What to do
The entries that follow need to be reproduced exactly, minus any images.

Records
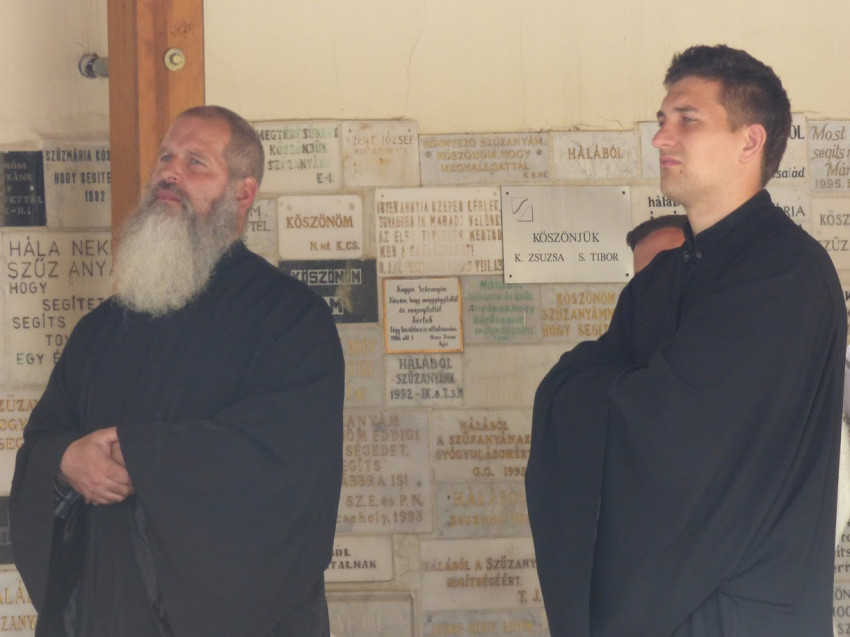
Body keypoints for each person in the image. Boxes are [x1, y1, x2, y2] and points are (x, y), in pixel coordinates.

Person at [526, 45, 845, 637]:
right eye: (661, 119)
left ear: (750, 141)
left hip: (740, 612)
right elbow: (574, 387)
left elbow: (674, 427)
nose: (660, 137)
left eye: (687, 119)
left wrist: (602, 389)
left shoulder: (784, 273)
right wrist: (608, 389)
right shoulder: (666, 277)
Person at [10, 106, 345, 636]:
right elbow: (43, 439)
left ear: (242, 192)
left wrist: (139, 454)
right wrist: (66, 459)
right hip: (106, 608)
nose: (170, 172)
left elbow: (287, 468)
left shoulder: (290, 318)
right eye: (165, 158)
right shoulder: (104, 327)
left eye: (195, 162)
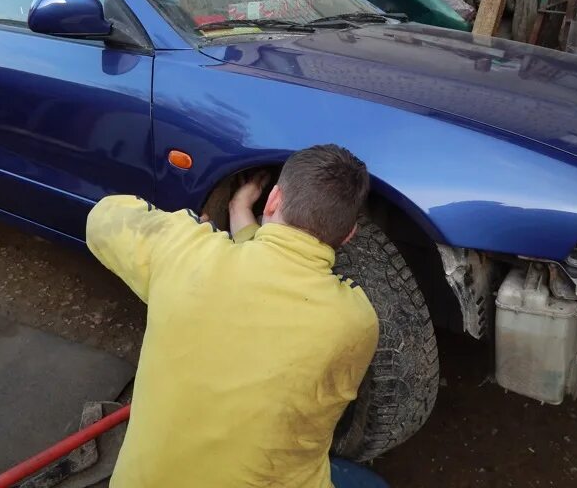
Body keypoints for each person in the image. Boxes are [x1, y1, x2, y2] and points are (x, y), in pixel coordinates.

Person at [86, 144, 386, 488]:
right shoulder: (355, 322)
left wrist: (189, 229)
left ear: (272, 200)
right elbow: (277, 287)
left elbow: (101, 218)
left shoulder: (185, 252)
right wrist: (239, 214)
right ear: (348, 235)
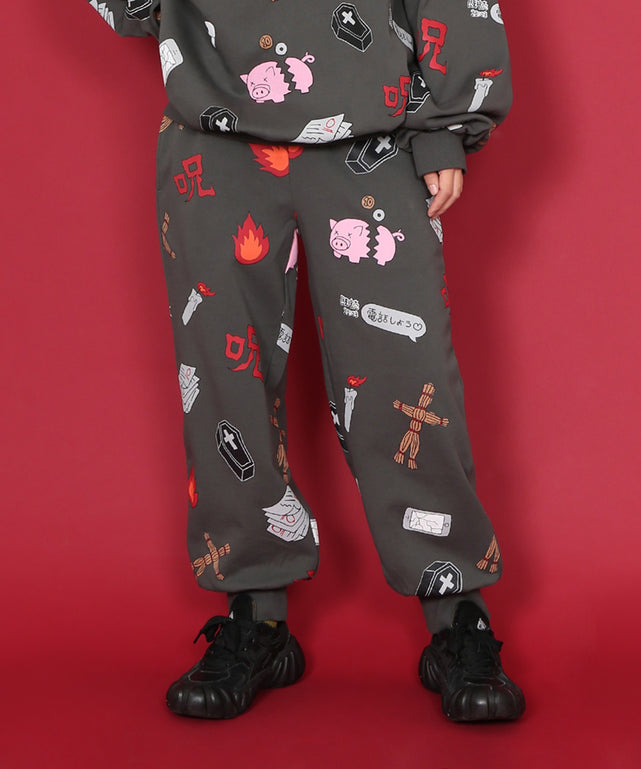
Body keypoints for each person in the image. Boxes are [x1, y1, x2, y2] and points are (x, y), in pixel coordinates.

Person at [86, 0, 525, 722]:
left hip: (372, 136)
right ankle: (255, 611)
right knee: (223, 381)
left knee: (404, 377)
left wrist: (446, 124)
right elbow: (135, 11)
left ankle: (457, 614)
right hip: (214, 137)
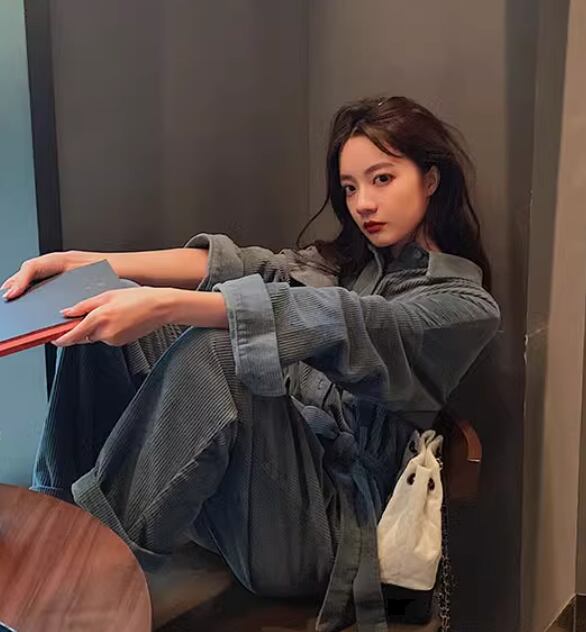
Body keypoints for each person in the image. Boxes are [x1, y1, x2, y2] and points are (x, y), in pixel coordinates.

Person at [1, 95, 500, 631]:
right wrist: (96, 267)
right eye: (351, 188)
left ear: (430, 179)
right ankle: (59, 524)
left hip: (327, 527)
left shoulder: (463, 308)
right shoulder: (352, 263)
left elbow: (345, 320)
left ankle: (80, 575)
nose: (363, 204)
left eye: (382, 179)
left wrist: (166, 306)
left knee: (215, 350)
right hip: (267, 488)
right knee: (101, 315)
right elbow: (248, 266)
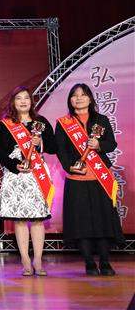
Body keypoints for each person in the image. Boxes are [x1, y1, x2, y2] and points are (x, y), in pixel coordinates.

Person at [55, 83, 123, 276]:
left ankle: (105, 262)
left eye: (83, 95)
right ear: (70, 100)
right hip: (76, 179)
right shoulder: (63, 123)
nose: (79, 98)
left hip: (100, 177)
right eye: (74, 95)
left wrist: (98, 145)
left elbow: (111, 143)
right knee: (81, 222)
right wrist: (70, 166)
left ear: (90, 98)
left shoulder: (101, 120)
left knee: (103, 221)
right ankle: (89, 263)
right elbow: (61, 149)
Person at [0, 86, 56, 276]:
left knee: (37, 219)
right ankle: (25, 259)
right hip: (16, 175)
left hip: (37, 175)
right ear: (13, 102)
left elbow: (54, 146)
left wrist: (40, 143)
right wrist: (14, 165)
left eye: (26, 98)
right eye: (18, 98)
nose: (23, 101)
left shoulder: (41, 122)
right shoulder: (6, 124)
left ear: (31, 101)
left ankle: (38, 259)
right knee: (19, 220)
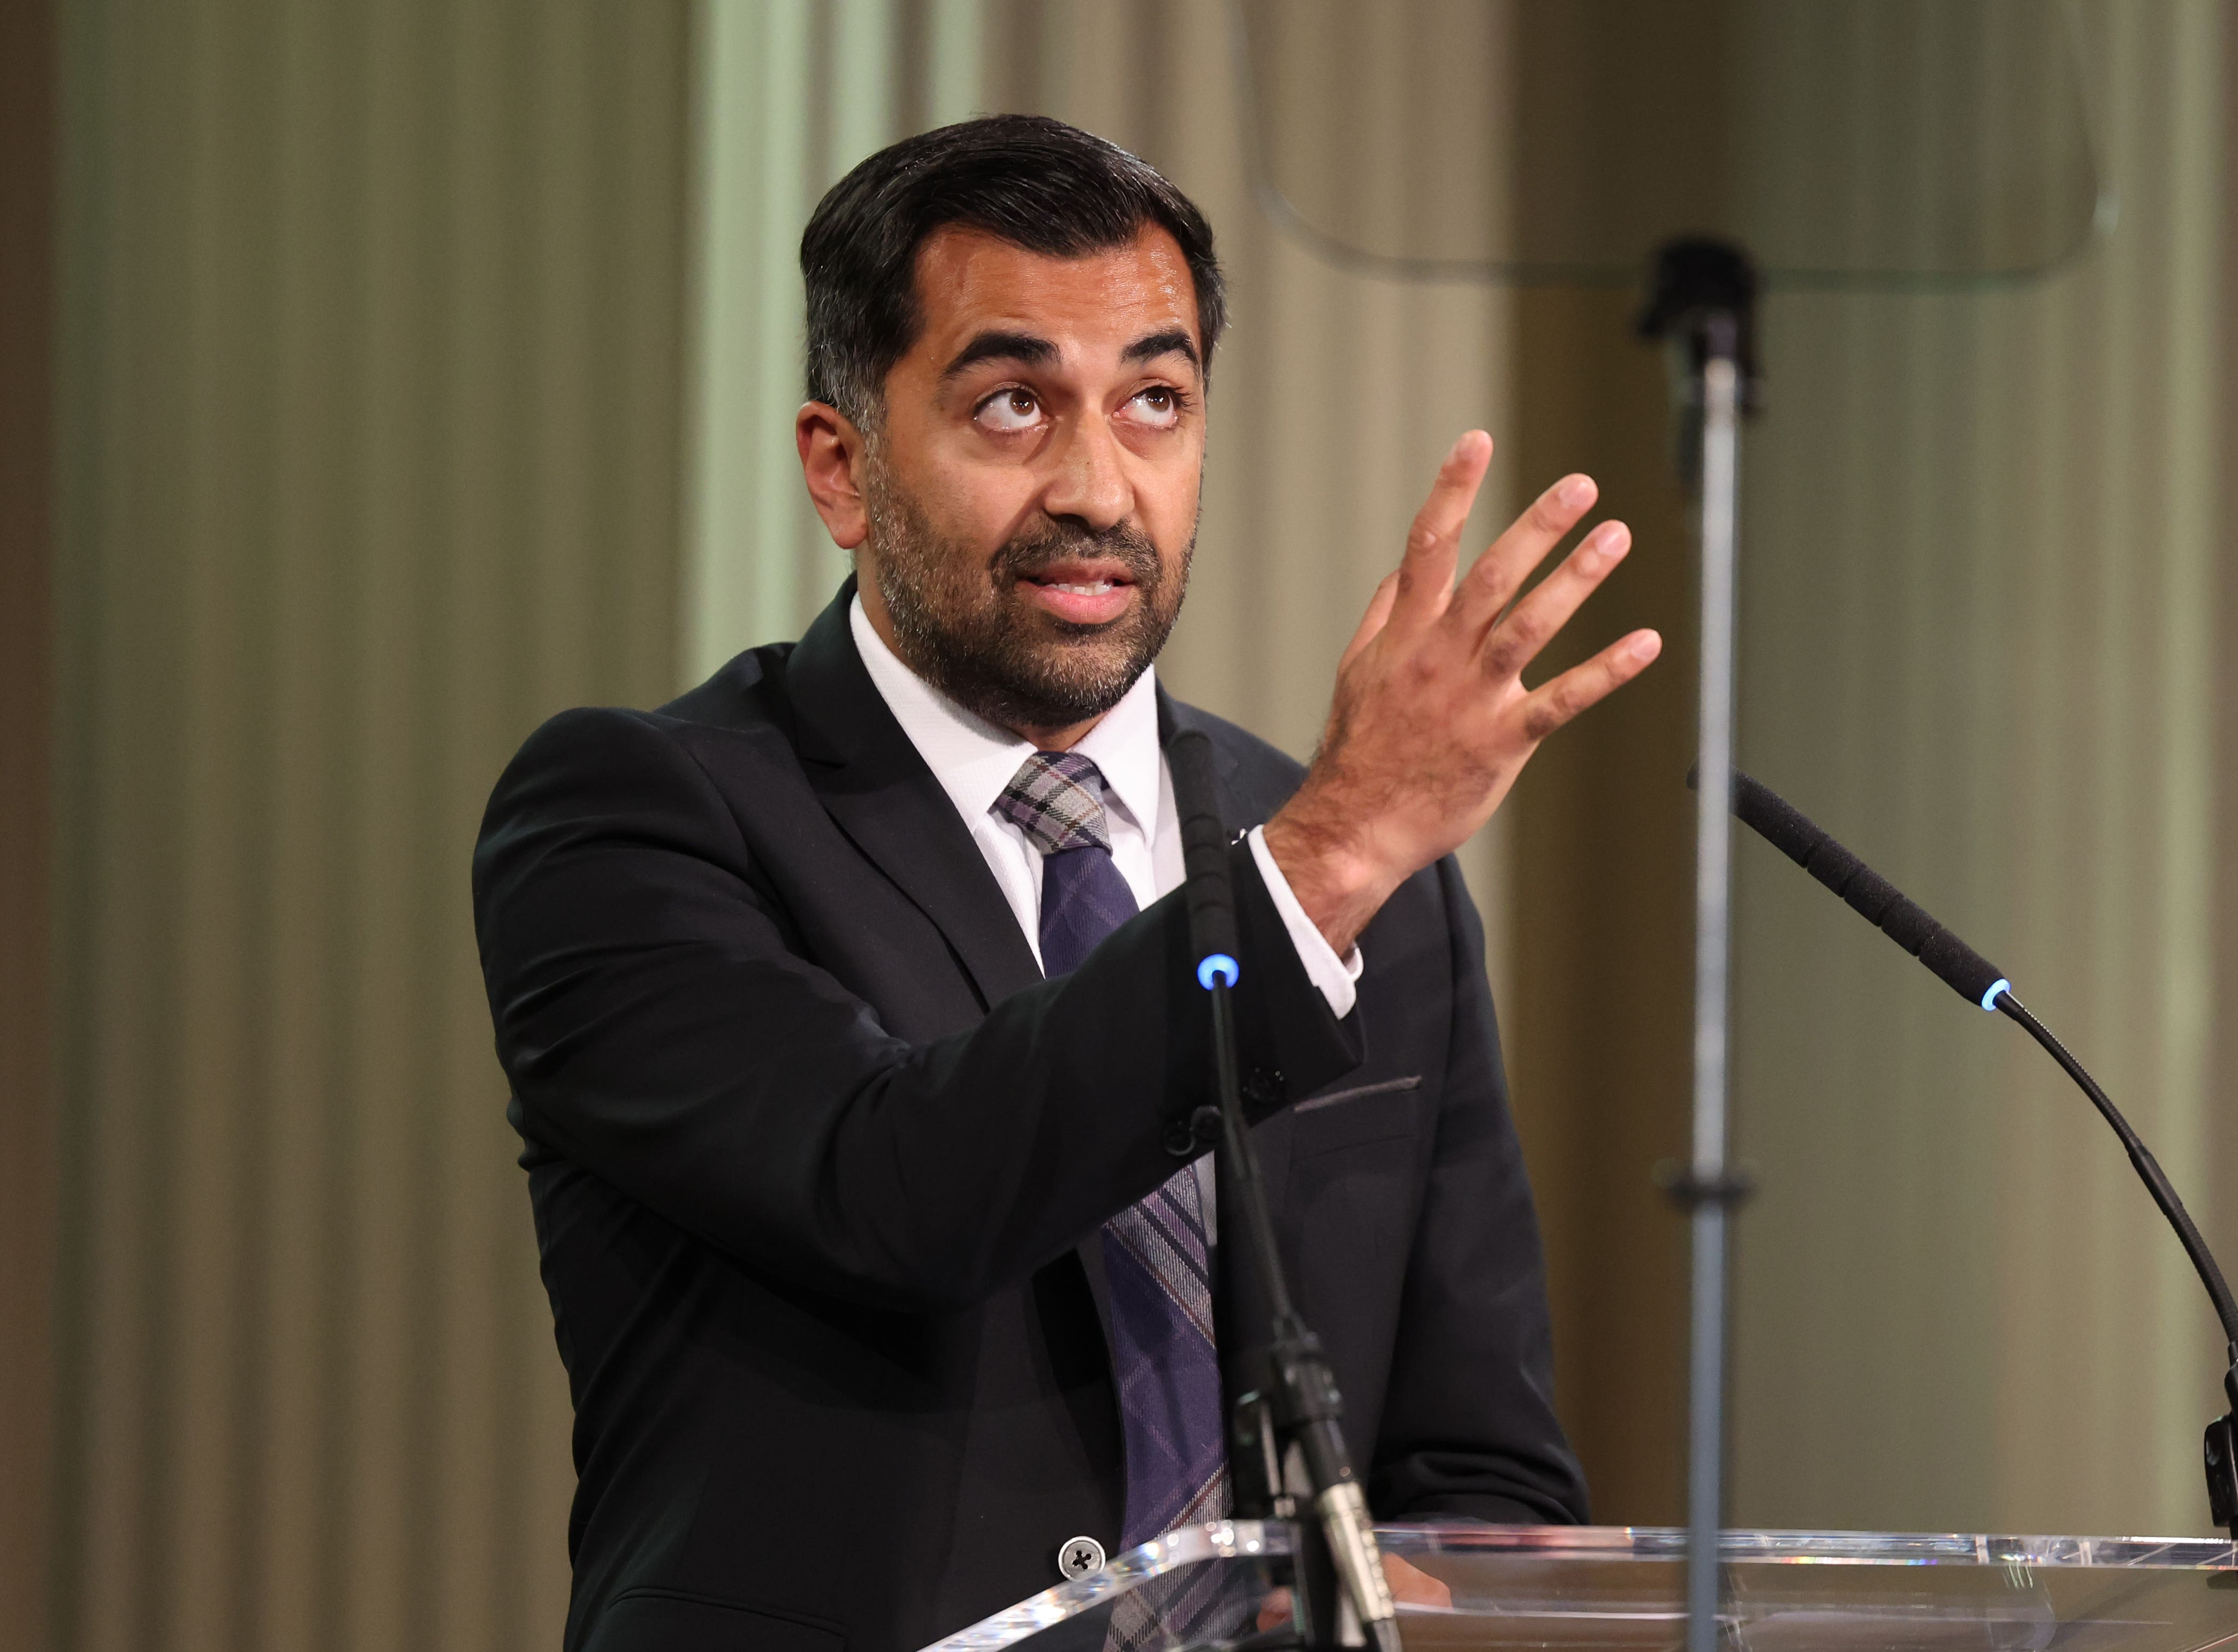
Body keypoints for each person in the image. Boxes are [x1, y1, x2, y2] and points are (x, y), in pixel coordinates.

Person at [474, 114, 1662, 1652]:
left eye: (1155, 402)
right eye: (1015, 405)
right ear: (843, 467)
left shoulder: (1379, 891)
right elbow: (893, 1188)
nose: (1098, 485)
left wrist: (1429, 1596)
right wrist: (1327, 860)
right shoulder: (636, 817)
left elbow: (1475, 1456)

Solved problem
Body keypoints for each person in the image. Boxes are [x1, y1, x2, y2] and points are (x, y), in pixel coordinates.

Person at [526, 45, 845, 637]:
right eye: (661, 119)
left ear: (750, 141)
left hip: (740, 612)
right elbow: (574, 387)
left elbow: (674, 427)
nose: (660, 137)
left eye: (687, 119)
left wrist: (602, 389)
left shoulder: (784, 273)
right wrist: (608, 389)
right shoulder: (666, 277)
Person at [10, 106, 345, 636]:
right elbow: (43, 439)
left ear: (242, 192)
left wrist: (139, 454)
right wrist: (66, 459)
right hip: (106, 608)
nose: (170, 172)
left elbow: (287, 468)
left shoulder: (290, 318)
right eye: (165, 158)
right shoulder: (104, 327)
left eye: (195, 162)
Body keypoints for each person in the image. Boxes are [x1, y1, x2, y2] and points are (x, y), in pixel coordinates.

Person at [86, 144, 386, 488]:
right shoulder: (355, 322)
left wrist: (189, 229)
left ear: (272, 200)
right elbow: (277, 287)
left elbow: (101, 218)
left shoulder: (185, 252)
right wrist: (239, 214)
right ear: (348, 235)
Body keypoints for each person in the image. Boxes are [x1, y1, x2, y2] and points are (x, y), in pixel coordinates.

Person at [86, 0, 525, 722]:
left hip: (372, 136)
right ankle: (255, 611)
right knee: (223, 381)
left knee: (404, 377)
left wrist: (446, 124)
right elbow: (135, 11)
left ankle: (457, 614)
right hip: (214, 137)
Body keypoints for each person in the image. Boxes are [x1, y1, x2, y2] and points are (x, y), in pixel coordinates.

Person at [1, 95, 500, 631]:
right wrist: (96, 267)
right eye: (351, 188)
left ear: (430, 179)
right ankle: (59, 524)
left hip: (327, 527)
left shoulder: (463, 308)
right shoulder: (352, 263)
left elbow: (345, 320)
left ankle: (80, 575)
nose: (363, 204)
left eye: (382, 179)
left wrist: (166, 306)
left knee: (215, 350)
right hip: (267, 488)
right knee: (101, 315)
right elbow: (248, 266)
Body keypoints for each person in the image. Boxes are [x1, y1, x2, y2] and points are (x, y), in pixel coordinates.

Person at [55, 83, 123, 276]:
left ankle: (105, 262)
left eye: (83, 95)
right ear: (70, 100)
right hip: (76, 179)
right shoulder: (63, 123)
nose: (79, 98)
left hip: (100, 177)
right eye: (74, 95)
left wrist: (98, 145)
left elbow: (111, 143)
right knee: (81, 222)
right wrist: (70, 166)
left ear: (90, 98)
left shoulder: (101, 120)
left knee: (103, 221)
right ankle: (89, 263)
right elbow: (61, 149)
Person at [0, 86, 56, 276]:
left knee: (37, 219)
right ankle: (25, 259)
right hip: (16, 175)
left hip: (37, 175)
right ear: (13, 102)
left elbow: (54, 146)
left wrist: (40, 143)
right wrist: (14, 165)
left eye: (26, 98)
right eye: (18, 98)
nose: (23, 101)
left shoulder: (41, 122)
right shoulder: (6, 124)
left ear: (31, 101)
left ankle: (38, 259)
right knee: (19, 220)
Body keypoints for each person in the image. Boxes are [x1, y1, x2, y2] and points are (x, y), in pixel coordinates.

Person at [474, 114, 1662, 1652]:
left eye: (1155, 402)
right eye: (1015, 405)
right ear: (843, 467)
left shoulder: (1379, 891)
right elbow: (893, 1188)
nose: (1098, 485)
left wrist: (1429, 1596)
right wrist: (1327, 860)
right shoulder: (636, 817)
left elbow: (1475, 1456)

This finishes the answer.